It's a bit misleading to say it beat a 50 year old record. Strassen's method from 1969 has been bested 11 times according to Wikipedia (Sorry, I didn't search for every paper on fast matrix multiplication myself) since then, the latest in 2020.
Strassen can multiply two 2x2 matrices with just 7 multiplications instead of the 8 it takes using the straightforward method taught in high school. But it's not used to multiply 2x2 matrices in practice, because saving that one multiply costs extra additions. And it processes the data in a slower, out of order way. And there are a bunch of extra temporary values to keep track of. So it's slower. Even without vector instructions it's slower.
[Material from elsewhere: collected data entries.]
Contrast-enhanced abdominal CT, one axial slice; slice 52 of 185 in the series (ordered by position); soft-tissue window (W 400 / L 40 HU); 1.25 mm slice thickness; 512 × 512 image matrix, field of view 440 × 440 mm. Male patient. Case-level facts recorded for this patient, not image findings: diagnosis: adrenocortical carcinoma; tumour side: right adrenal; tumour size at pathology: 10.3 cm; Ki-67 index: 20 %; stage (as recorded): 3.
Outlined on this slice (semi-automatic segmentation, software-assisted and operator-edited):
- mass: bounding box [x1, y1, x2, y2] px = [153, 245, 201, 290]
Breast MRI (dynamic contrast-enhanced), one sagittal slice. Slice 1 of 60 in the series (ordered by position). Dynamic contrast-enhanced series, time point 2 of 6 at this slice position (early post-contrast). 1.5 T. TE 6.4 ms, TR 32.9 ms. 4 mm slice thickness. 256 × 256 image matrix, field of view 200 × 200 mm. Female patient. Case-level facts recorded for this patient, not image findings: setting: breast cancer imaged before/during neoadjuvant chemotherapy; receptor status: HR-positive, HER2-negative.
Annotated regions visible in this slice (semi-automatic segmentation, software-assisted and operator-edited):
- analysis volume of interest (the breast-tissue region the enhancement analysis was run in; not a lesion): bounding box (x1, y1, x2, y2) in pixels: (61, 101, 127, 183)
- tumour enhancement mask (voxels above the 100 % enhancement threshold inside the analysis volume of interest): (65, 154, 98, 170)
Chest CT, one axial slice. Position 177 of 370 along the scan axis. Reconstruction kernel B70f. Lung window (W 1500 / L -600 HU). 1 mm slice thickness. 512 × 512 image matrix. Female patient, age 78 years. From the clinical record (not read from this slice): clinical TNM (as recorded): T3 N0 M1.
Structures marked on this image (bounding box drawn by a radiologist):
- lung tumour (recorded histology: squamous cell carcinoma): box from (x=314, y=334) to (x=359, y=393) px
But it can work in a divide and conquer way too. Think of a 4x4 matrix as 2x2 matrix made of four 2x2 matrices. We can multiply it the normal way by doing 8 multiplies, but each multiply is of 2x2 matrices this time (for a total of 8*8 = 64 scalar multiplies). Strassen's method lets us save one multiply, but this time it's not just one scalar multiply operation, it's a whole 2x2 matrix multiply that gets to be saved.
It's still slower! But eventually with big enough matrices, it gets to be faster. Like 512x512 big at least.
So they found something better than Strassen for small matrices. But it's not actually useful for those sizes. And it's unlikely their method will be either. Now if they had something for large matrices, it might actually be faster than what's used now.